I am sure you know this, but I will say it anyway. There is a great difference between entering the present and being present. But perhaps this is a distinction that is easy to lose?
From my perspective, entering the present is perhaps the most important transition that I can make of my own will. I voluntarily bring attention into my sensations and surroundings. I enter present time…not the illusory future or the invented past where I tend to spend most of my energy. I sacrifice thinking about the things that are not part of my immediate experience.
Now, you may disagree that this transition is an action of my will. Perhaps I am surprised by something beautiful, a sound, a word, a gesture that draws me into the present. True, but even then, I agree to be drawn or the drawing quickly passes.
But who enters the present? Why me, of course. I have identities, history, future engagements, places to go and people to meet, but I have temporarily brought attention out of them and into the present. Nonetheless, these realities inevitably shape and limit the present that I engage with. And if I react to incoming stimulus, my reactions will likely be my standard, habitual reactions.
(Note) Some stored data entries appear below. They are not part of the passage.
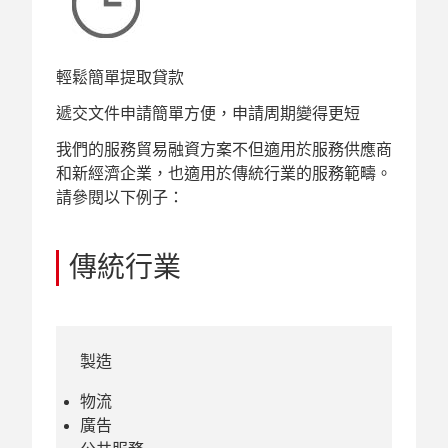
輕鬆簡單提取貸款
遞交文件申請簡單方便，申請周期變得更短
我們的服務貿易融資方案不但適用於服務供應商
和新經濟企業，也適用於傳統行業的服務範疇。
請參閱以下例子：
傳統行業
製造
物流
廣告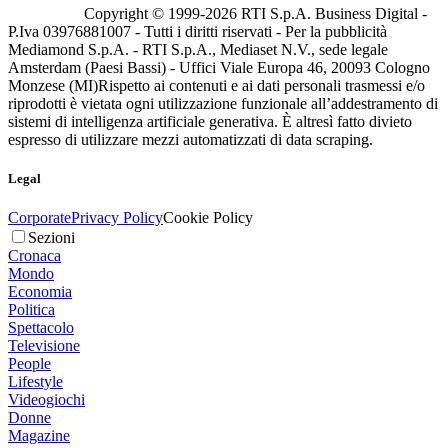
Copyright © 1999-
2026
RTI S.p.A. Business Digital -
P.Iva 03976881007 - Tutti i diritti riservati - Per la pubblicità
Mediamond S.p.A. - RTI S.p.A., Mediaset N.V., sede legale
Amsterdam (Paesi Bassi) - Uffici Viale Europa 46, 20093 Cologno
Monzese (MI)
Rispetto ai contenuti e ai dati personali trasmessi e/o
riprodotti è vietata ogni utilizzazione funzionale all’addestramento di
sistemi di intelligenza artificiale generativa. È altresì fatto divieto
espresso di utilizzare mezzi automatizzati di data scraping.
Legal
Corporate
Privacy Policy
Cookie Policy
Sezioni
Cronaca
Mondo
Economia
Politica
Spettacolo
Televisione
People
Lifestyle
Videogiochi
Donne
Magazine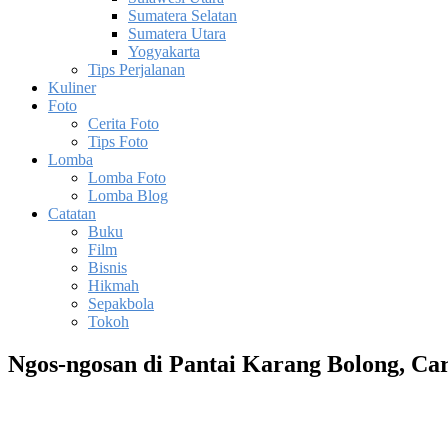
Sumatera Selatan
Sumatera Utara
Yogyakarta
Tips Perjalanan
Kuliner
Foto
Cerita Foto
Tips Foto
Lomba
Lomba Foto
Lomba Blog
Catatan
Buku
Film
Bisnis
Hikmah
Sepakbola
Tokoh
Ngos-ngosan di Pantai Karang Bolong, Car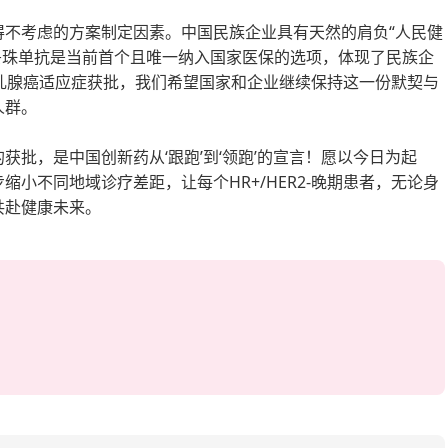
得不考虑的方案制定因素。中国民族企业具有天然的肩负“人民健
康沙妥珠单抗是当前首个且唯一纳入国家医保的选项，体现了民族企
晚期乳腺癌适应症获批，我们希望国家和企业继续保持这一份默契与
人群。
获批，是中国创新药从‘跟跑’到‘领跑’的宣言！愿以今日为起
小不同地域诊疗差距，让每个HR+/HER2-晚期患者，无论身
共赴健康未来。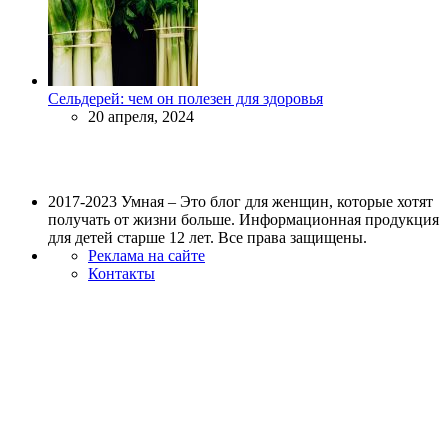
Сельдерей: чем он полезен для здоровья
20 апреля, 2024
2017-2023 Умная – Это блог для женщин, которые хотят
получать от жизни больше. Информационная продукция
для детей старше 12 лет. Все права защищены.
Реклама на сайте
Контакты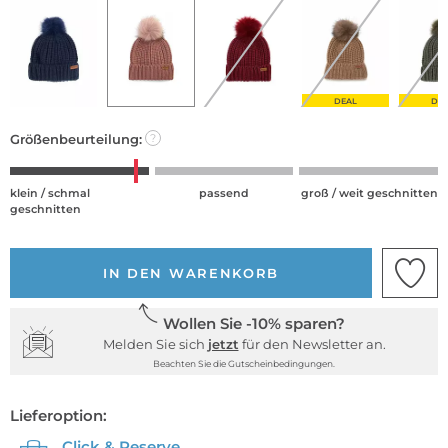
DEAL
DE
Größenbeurteilung:
?
klein / schmal
passend
groß / weit geschnitten
geschnitten
IN DEN WARENKORB
Wollen Sie -10% sparen?
Melden Sie sich
jetzt
für den Newsletter an.
Beachten Sie die Gutscheinbedingungen.
Lieferoption:
Click & Reserve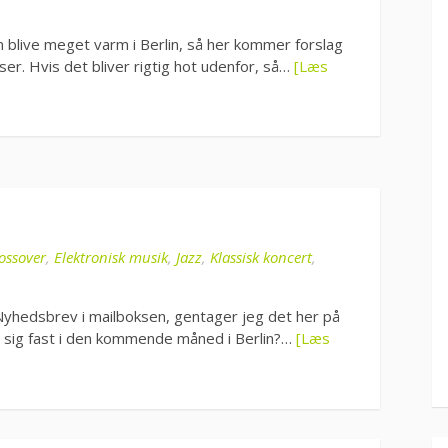
n blive meget varm i Berlin, så her kommer forslag
er. Hvis det bliver rigtig hot udenfor, så…
[Læs
ossover
,
Elektronisk musik
,
Jazz
,
Klassisk koncert
,
 Nyhedsbrev i mailboksen, gentager jeg det her på
ide sig fast i den kommende måned i Berlin?…
[Læs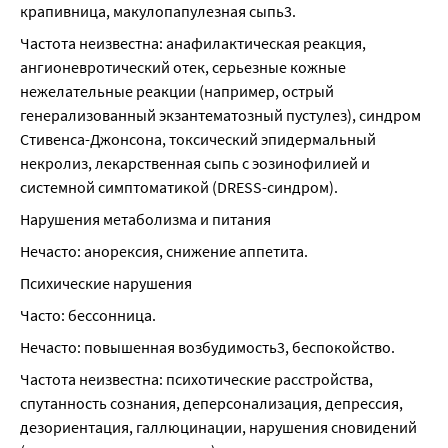
крапивница, макулопапулезная сыпь3.
Частота неизвестна: анафилактическая реакция, 
ангионевротический отек, серьезные кожные 
нежелательные реакции (например, острый 
генерализованный экзантематозный пустулез), синдром 
Стивенса-Джонсона, токсический эпидермальный 
некролиз, лекарственная сыпь с эозинофилией и 
системной симптоматикой (DRESS-синдром).
Нарушения метаболизма и питания
Нечасто: анорексия, снижение аппетита.
Психические нарушения
Часто: бессонница.
Нечасто: повышенная возбудимость3, беспокойство.
Частота неизвестна: психотические расстройства, 
спутанность сознания, деперсонализация, депрессия, 
дезориентация, галлюцинации, нарушения сновидений 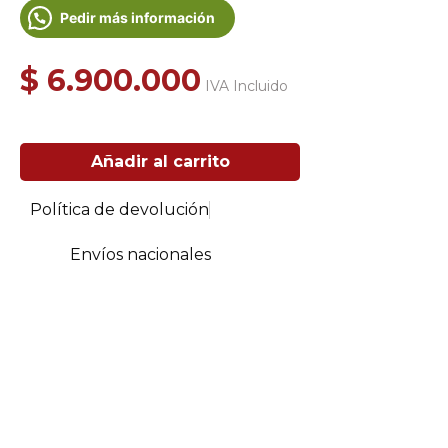
Pedir más información
$
6.900.000
IVA Incluido
Chimenea
Añadir al carrito
Colgante
Ovni
cantidad
Política de devolución
Envíos nacionales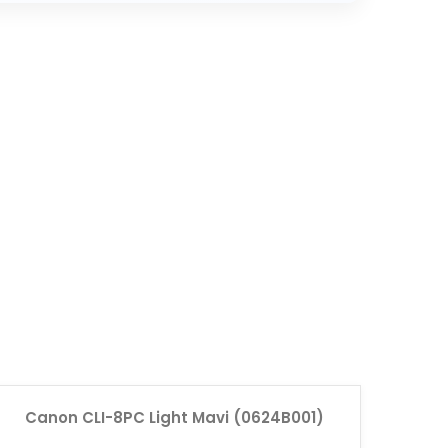
Canon CLI-8PC Light Mavi (0624B001)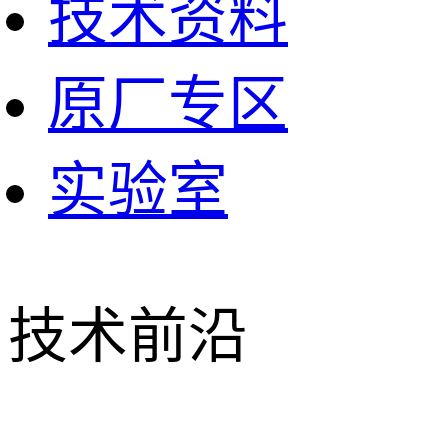
技术资料
原厂专区
实验室
技术前沿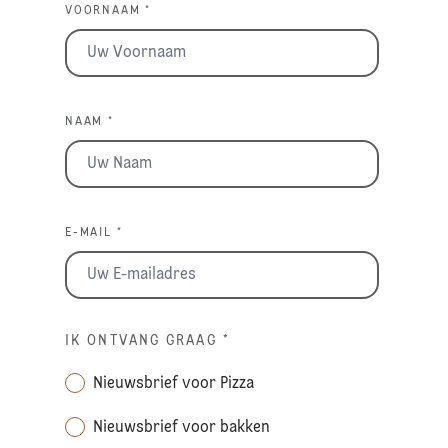
VOORNAAM *
NAAM *
E-MAIL *
IK ONTVANG GRAAG
*
Nieuwsbrief voor Pizza
Nieuwsbrief voor bakken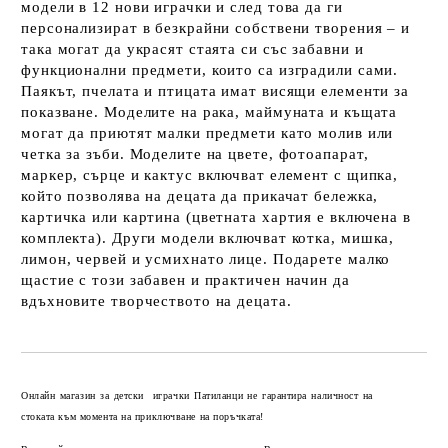
модели в 12 нови играчки и след това да ги
персонализират в безкрайни собствени творения – и
така могат да украсят стаята си със забавни и
функционални предмети, които са изградили сами.
Паякът, пчелата и птицата имат висящи елементи за
показване. Моделите на рака, маймуната и къщата
могат да приютят малки предмети като молив или
четка за зъби. Моделите на цвете, фотоапарат,
маркер, сърце и кактус включват елемент с щипка,
който позволява на децата да прикачат бележка,
картичка или картина (цветната хартия е включена в
комплекта). Други модели включват котка, мишка,
лимон, червей и усмихнато лице. Подарете малко
щастие с този забавен и практичен начин да
вдъхновите творчеството на децата.
Добави в желани
Онлайн магазин за детски играчки Патиланци не гарантира наличност на
стоката към момента на приключване на поръчката!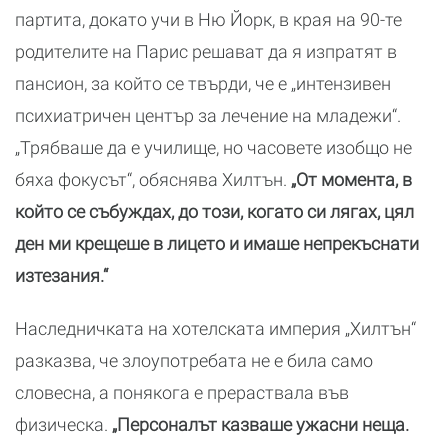
партита, докато учи в Ню Йорк, в края на 90-те
родителите на Парис решават да я изпратят в
пансион, за който се твърди, че е „интензивен
психиатричен център за лечение на младежи“.
„Трябваше да е училище, но часовете изобщо не
бяха фокусът“, обяснява Хилтън.
„От момента, в
който се събуждах, до този, когато си лягах, цял
ден ми крещеше в лицето и имаше непрекъснати
изтезания.“
Наследничката на хотелската империя „Хилтън“
разказва, че злоупотребата не е била само
словесна, а понякога е прераствала във
физическа.
„Персоналът казваше ужасни неща.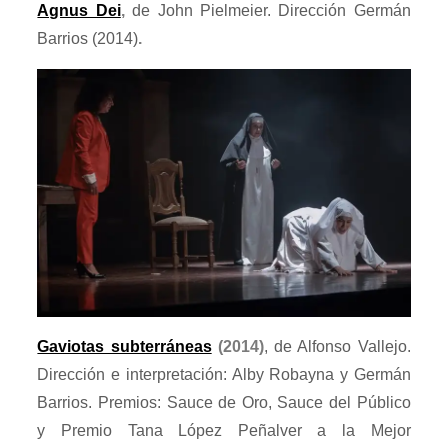
Agnus Dei
,
de John Pielmeier. Dirección Germán
Barrios (2014)
.
Gaviotas subterráneas
(2014)
, de Alfonso Vallejo.
Dirección e interpretación: Alby Robayna y Germán
Barrios. Premios: Sauce de Oro, Sauce del Público
y Premio Tana López Peñalver a la Mejor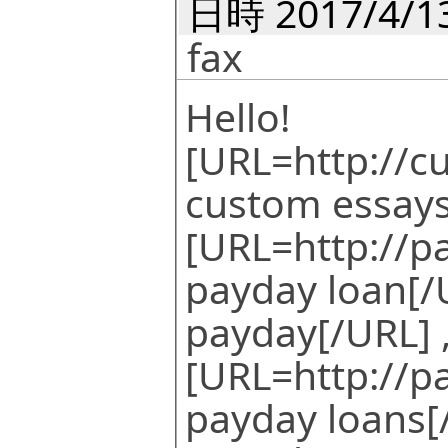
日時 2017/4/13
fax
Hello!
[URL=http://c
custom essays 
[URL=http://p
payday loan[/U
payday[/URL] 
[URL=http://p
payday loans[/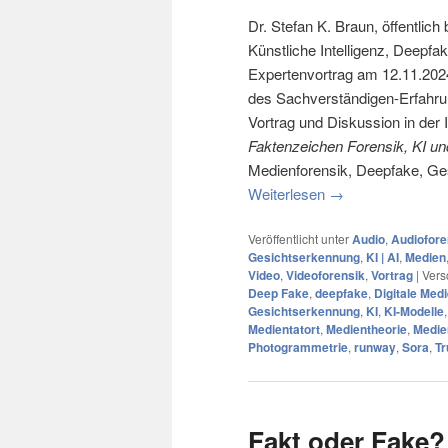
Dr. Stefan K. Braun, öffentlich
Künstliche Intelligenz, Deepfa
Expertenvortrag am 12.11.2024
des Sachverständigen-Erfahr
Vortrag und Diskussion in der
Faktenzeichen Forensik, KI un
Medienforensik, Deepfake, Ges
Weiterlesen
→
Veröffentlicht unter
Audio
,
Audiofore
Gesichtserkennung
,
KI | AI
,
Medien
Video
,
Videoforensik
,
Vortrag
|
Vers
Deep Fake
,
deepfake
,
Digitale Med
Gesichtserkennung
,
KI
,
KI-Modelle
Medientatort
,
Medientheorie
,
Medie
Photogrammetrie
,
runway
,
Sora
,
Tr
Fakt oder Fake?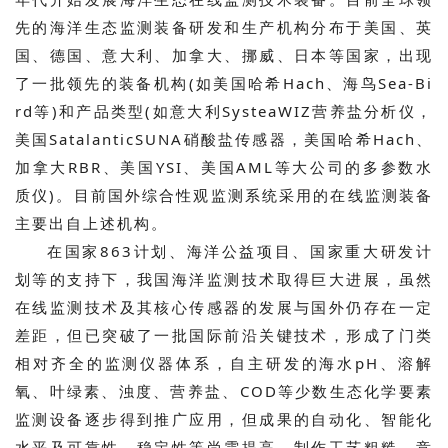
先的海洋生态监测装备研发和生产机构分布于美国、英
国、德国、意大利、加拿大、挪威、日本等国家，出现
了一批领先的装备机构(如美国哈希Hach、海鸟Sea-Bi
rd等)和产品类型(如意大利SysteaWIZ营养盐分析仪，
美国SatalanticSUNA硝酸盐传感器，美国哈希Hach、
加拿大RBR、美国YSI、美国AML等大公司的多参数水
质仪)。目前国外综合性观监测系统采用的在线监测装备
主要出自上述机构。
在国家863计划、海洋公益项目、国家重大研发计
划等的支持下，我国海洋监测技术取得巨大进展，虽然
在线监测技术及其核心传感器的发展与国外仍存在一定
差距，但已突破了一批国际前沿关键技术，形成了门类
相对齐全的监测仪器体系，自主研发的海水pH、溶解
氧、叶绿素、浊度、营养盐、COD等少数生态化学要素
监测设备逐步得到推广应用，但成果的自动化、智能化
水平及可靠性、稳定性等尚需提高，制作工艺粗糙，竞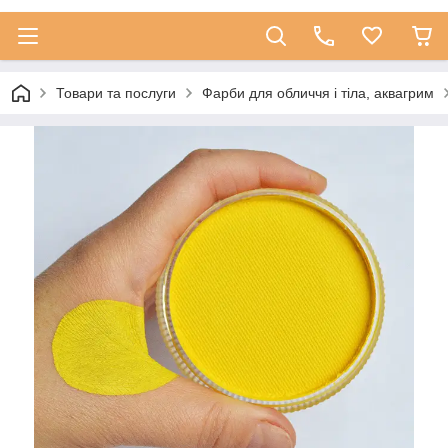
Товари та послуги
Фарби для обличчя і тіла, аквагрим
If my presence should happen to become present in the present, something very different occurs. I am no longer me. The presence of my presence has entered the present and I am temporarily unidentified. This immediately opens up space for seeing and responding differently. Past and future still exist but they are not me, they can be present in an expanded Present Moment without determining my state. What is it that makes the invocation of presence into the present possible? In my experience, it is an act of submission, of giving myself up.